» **The input**:
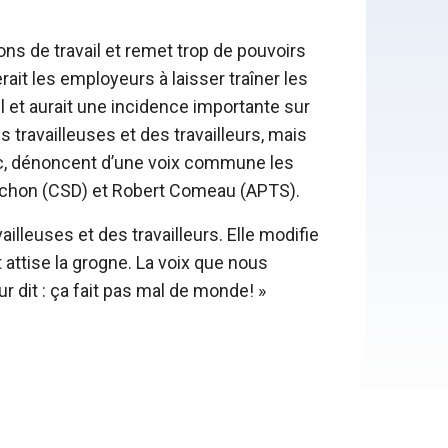
ions de travail et remet trop de pouvoirs
ait les employeurs à laisser traîner les
il et aurait une incidence importante sur
 travailleuses et des travailleurs, mais
ébec, dénoncent d’une voix commune les
 Vachon (CSD) et Robert Comeau (APTS).
ailleuses et des travailleurs. Elle modifie
 attise la grogne. La voix que nous
 dit : ça fait pas mal de monde! »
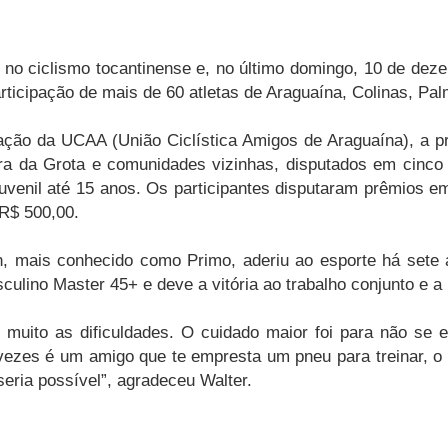
 no ciclismo tocantinense e, no último domingo, 10 de de
icipação de mais de 60 atletas de Araguaína, Colinas, Pal
zação da UCAA (União Ciclística Amigos de Araguaína), a p
a da Grota e comunidades vizinhas, disputados em cinco 
venil até 15 anos. Os participantes disputaram prêmios em 
R$ 500,00.
 mais conhecido como Primo, aderiu ao esporte há sete a
culino Master 45+ e deve a vitória ao trabalho conjunto e a u
muito as dificuldades. O cuidado maior foi para não se e
 vezes é um amigo que te empresta um pneu para treinar, o
eria possível”, agradeceu Walter.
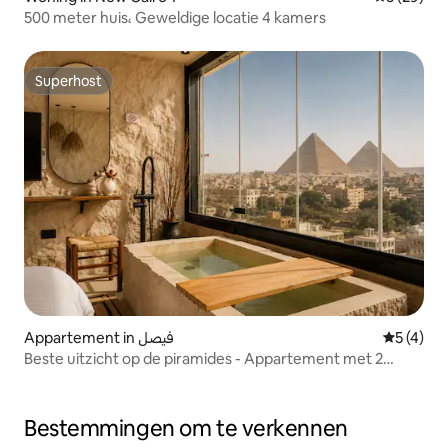
500 meter huis، Geweldige locatie 4 kamers
Superhost
Superhost
Appartement in فيصل
Gemiddeld
5 (4)
Beste uitzicht op de piramides - Appartement met 2
slaapkamers
Bestemmingen om te verkennen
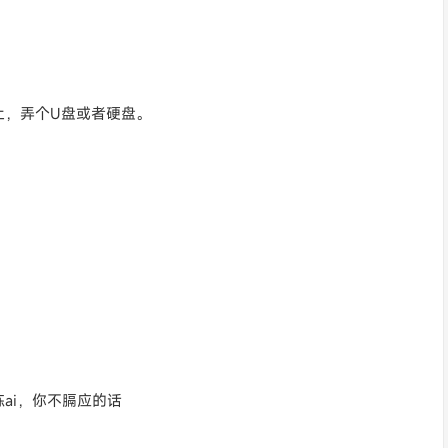
上，弄个U盘或者硬盘。
ai，你不膈应的话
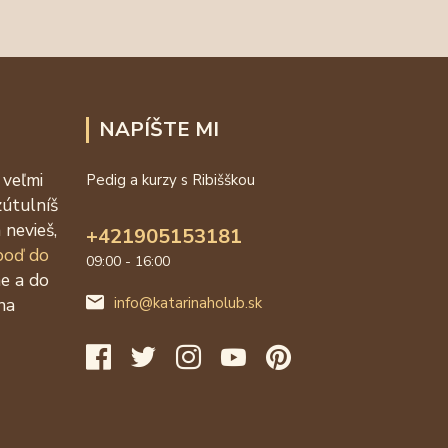
NAPÍŠTE MI
 veľmi
Pedig a kurzy s Ribišškou
zútulníš
 nevieš,
+421905153181
 poď do
09:00 - 16:00
ne a do
na
info@katarinaholub.sk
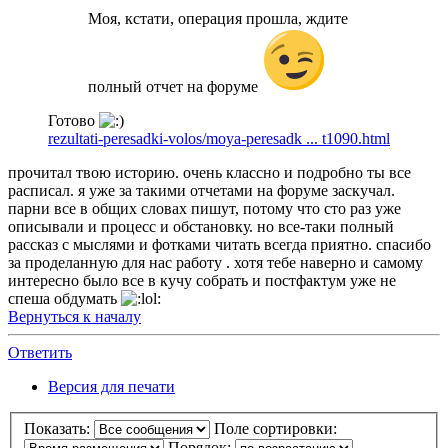
Моя, кстати, операция прошла, ждите
полный отчет на форуме
Готово
rezultati-peresadki-volos/moya-peresadk ... t1090.html
прочитал твою историю. очень классно и подробно ты все
расписал. я уже за такими отчетами на форуме заскучал.
парни все в общих словах пишут, потому что сто раз уже
описывали и процесс и обстановку. но все-таки полный
рассказ с мыслями и фотками читать всегда приятно. спасибо
за проделанную для нас работу . хотя тебе наверно и самому
интересно было все в кучу собрать и постфактум уже не
спеша обдумать
Вернуться к началу
Ответить
Версия для печати
Показать:
Поле сортировки:
Порядок:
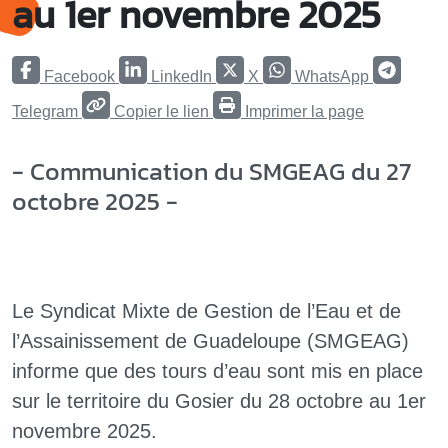
au 1er novembre 2025
Facebook
LinkedIn
X
WhatsApp
Telegram
Copier le lien
Imprimer la page
- Communication du SMGEAG du 27
octobre 2025 -
Le Syndicat Mixte de Gestion de l’Eau et de
l’Assainissement de Guadeloupe (SMGEAG)
informe que des tours d’eau sont mis en place
sur le territoire du Gosier du 28 octobre au 1er
novembre 2025.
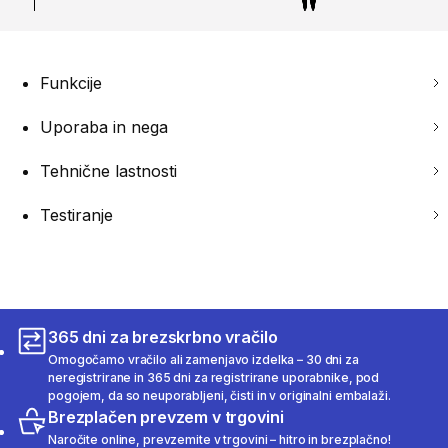
Funkcije
Uporaba in nega
Tehnične lastnosti
Testiranje
365 dni za brezskrbno vračilo
Omogočamo vračilo ali zamenjavo izdelka – 30 dni za
neregistrirane in 365 dni za registrirane uporabnike, pod
pogojem, da so neuporabljeni, čisti in v originalni embalaži.
Brezplačen prevzem v trgovini
Naročite online, prevzemite v trgovini – hitro in brezplačno!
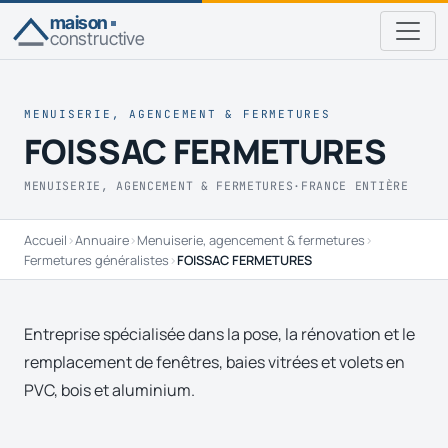
maison
constructive
MENUISERIE, AGENCEMENT & FERMETURES
FOISSAC FERMETURES
MENUISERIE, AGENCEMENT & FERMETURES
·
FRANCE ENTIÈRE
Accueil
›
Annuaire
›
Menuiserie, agencement & fermetures
›
Fermetures généralistes
›
FOISSAC FERMETURES
Entreprise spécialisée dans la pose, la rénovation et le
remplacement de fenêtres, baies vitrées et volets en
PVC, bois et aluminium.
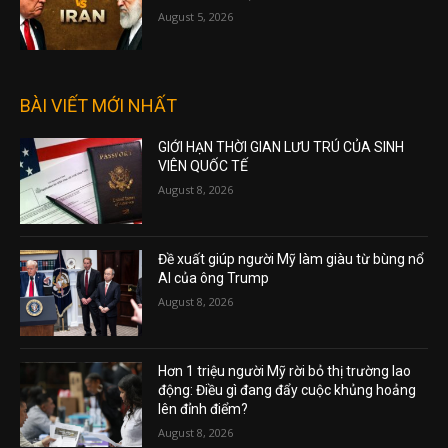
August 5, 2026
BÀI VIẾT MỚI NHẤT
GIỚI HẠN THỜI GIAN LƯU TRÚ CỦA SINH
VIÊN QUỐC TẾ
August 8, 2026
Đề xuất giúp người Mỹ làm giàu từ bùng nổ
AI của ông Trump
August 8, 2026
Hơn 1 triệu người Mỹ rời bỏ thị trường lao
động: Điều gì đang đẩy cuộc khủng hoảng
lên đỉnh điểm?
August 8, 2026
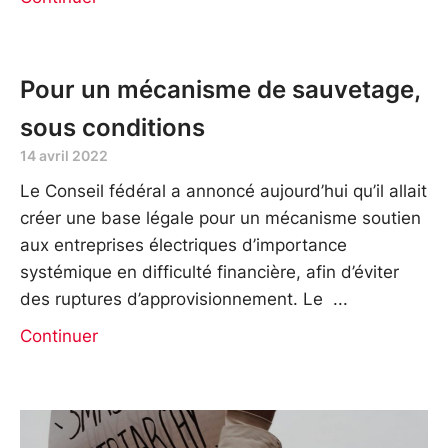
Pour un mécanisme de sauvetage,
sous conditions
14 avril 2022
Le Conseil fédéral a annoncé aujourd’hui qu’il allait
créer une base légale pour un mécanisme soutien
aux entreprises électriques d’importance
systémique en difficulté financière, afin d’éviter
des ruptures d’approvisionnement. Le
Continuer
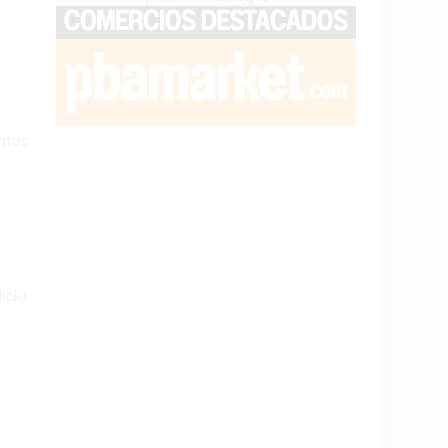
ntos
icía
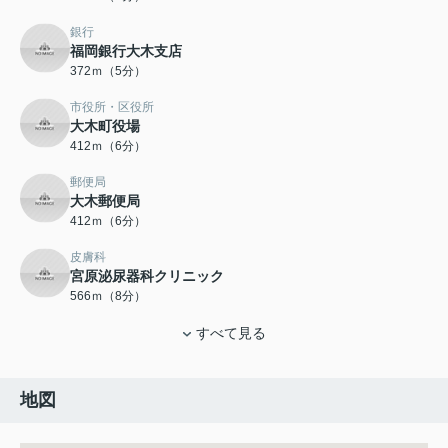
銀行
福岡銀行大木支店
372ｍ（5分）
市役所・区役所
大木町役場
412ｍ（6分）
郵便局
大木郵便局
412ｍ（6分）
皮膚科
宮原泌尿器科クリニック
566ｍ（8分）
すべて見る
地図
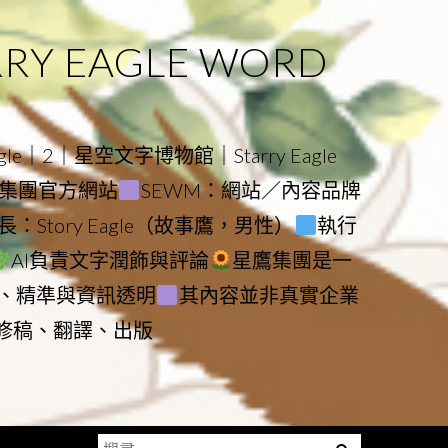
 EAGLE WORD
e｜2｜星空文字博物館｜Starry Eagle
物館與集團官方網站
SEWM：網站／內容品牌
：Story Eagle（故事鷹，男性）
執行
AI負責文字潤飾與評論
星鷹集團是一
、精準與資訊透明
其內容並非真實企業
動修稿、翻譯、出版
搜
Menu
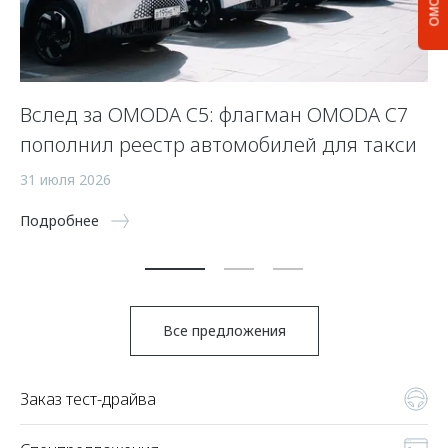
Вслед за OMODA C5: флагман OMODA C7
С
пополнил реестр автомобилей для такси
п
а
31 июля 2026
5 
Подробнее
По
Все предложения
Заказ тест-драйва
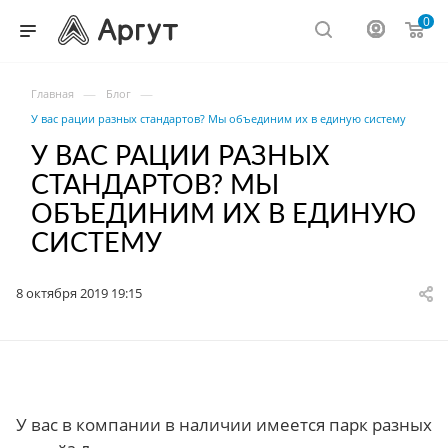
0
—
—
Главная
Блог
У вас рации разных стандартов? Мы объединим их в единую систему
У ВАС РАЦИИ РАЗНЫХ
СТАНДАРТОВ? МЫ
ОБЪЕДИНИМ ИХ В ЕДИНУЮ
СИСТЕМУ
8 октября 2019 19:15
У вас в компании в наличии имеется парк разных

» **Exercise aim**:
Search the material above for "mécanisme". Pull out each line where it shows up.

» **Response to the task**:
Pour un mécanisme de sauvetage,
créer une base légale pour un mécanisme soutien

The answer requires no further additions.